Treadmills are bad on the wheels and will cause more problems than they solve.
 
Mojo Racing said:
Be careful with using the treadmill...

They generally have the same affect as tying the derby car behind your normal car and taking it down the road to see what it does...

Treadmills are bad on the wheels and will cause more problems than they solve.

+1,000,000

The treadmill secret weapon trick was created by someone that either didn't know what they were doing, or they did and the intended puprpose was to slow you down.
 
We used a treadmill for the past 4 years on my oldest's boys cars (and Dad cars). Now that it's my youngest boys turn (Tiger), this is the first year that we are tuning our cars on a tuning board (home-made). Hoping to see improvements.
 
Mojo Racing said:
Be careful with using the treadmill...

They generally have the same affect as tying the derby car behind your normal car and taking it down the road to see what it does...

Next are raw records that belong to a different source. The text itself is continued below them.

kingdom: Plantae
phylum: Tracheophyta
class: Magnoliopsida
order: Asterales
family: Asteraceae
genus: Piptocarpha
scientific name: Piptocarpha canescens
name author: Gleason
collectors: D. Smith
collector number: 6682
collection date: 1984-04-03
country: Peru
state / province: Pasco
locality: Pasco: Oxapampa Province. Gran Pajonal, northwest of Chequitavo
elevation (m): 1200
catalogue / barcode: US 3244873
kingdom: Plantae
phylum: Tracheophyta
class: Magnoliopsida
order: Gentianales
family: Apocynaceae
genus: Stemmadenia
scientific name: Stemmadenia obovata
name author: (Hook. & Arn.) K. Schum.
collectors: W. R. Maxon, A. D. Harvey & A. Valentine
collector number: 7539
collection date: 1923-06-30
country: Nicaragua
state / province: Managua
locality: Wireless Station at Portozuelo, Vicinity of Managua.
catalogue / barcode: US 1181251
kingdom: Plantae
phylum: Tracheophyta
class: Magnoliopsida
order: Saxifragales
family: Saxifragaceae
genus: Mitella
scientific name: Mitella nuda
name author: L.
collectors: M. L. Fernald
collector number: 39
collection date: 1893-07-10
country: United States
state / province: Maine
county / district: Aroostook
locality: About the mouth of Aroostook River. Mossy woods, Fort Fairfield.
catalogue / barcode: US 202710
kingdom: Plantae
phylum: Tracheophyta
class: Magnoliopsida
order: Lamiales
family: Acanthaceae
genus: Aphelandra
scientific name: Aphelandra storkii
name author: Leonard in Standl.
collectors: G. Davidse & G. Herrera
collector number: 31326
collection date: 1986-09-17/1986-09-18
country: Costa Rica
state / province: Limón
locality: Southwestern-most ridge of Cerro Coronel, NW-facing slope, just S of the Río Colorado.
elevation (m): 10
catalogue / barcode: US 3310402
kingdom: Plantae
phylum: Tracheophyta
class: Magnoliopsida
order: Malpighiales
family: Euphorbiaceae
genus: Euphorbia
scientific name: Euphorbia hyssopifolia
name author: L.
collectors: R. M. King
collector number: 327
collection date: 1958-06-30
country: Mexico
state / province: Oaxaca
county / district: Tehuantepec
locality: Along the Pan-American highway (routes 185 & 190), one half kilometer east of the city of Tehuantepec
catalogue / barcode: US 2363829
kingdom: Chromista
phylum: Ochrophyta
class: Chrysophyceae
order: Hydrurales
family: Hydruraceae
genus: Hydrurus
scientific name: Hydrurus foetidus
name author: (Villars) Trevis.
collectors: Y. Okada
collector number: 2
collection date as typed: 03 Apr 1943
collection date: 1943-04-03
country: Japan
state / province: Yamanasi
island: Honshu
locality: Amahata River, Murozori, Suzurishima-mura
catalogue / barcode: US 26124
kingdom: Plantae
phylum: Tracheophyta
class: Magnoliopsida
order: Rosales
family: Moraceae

Treadmills are bad on the wheels and will cause more problems than they solve.

Thanks Mojo, I will cease from using it as that does make sense. After building cars for nephews, neighbors kids etc., I am now addicted to these things and have gotten pretty decent at building them. I have won a couple of outlaw classes. Now after finding this site I feel like I am starting a PhD program. lol I am now building a better tuning board and have ordered more stuff for my Besttrack to make it more consistent and will have to put about 10 hours of work in the track to bring it up to NPWDRL standards. I have not found a good way to tell my wife yet that you guys race year round.
Thanks for all the great advice and willingness to help out the newbies.
 
Back to the issue with the amount of steer...

My Street Stock got Post Office tuned on the way to today's race and had a whoppin' 11" of steer. That's almost enough to run in a circle on a kitchen table (ok, maybe not but still). I was lucky Bulldog checked it out on site to help fix that before the race.

With that much steer, it ran 2.991 on the league track. With 4" of steer it ran about 2.964. Now I can see why some start to obsess over tuning.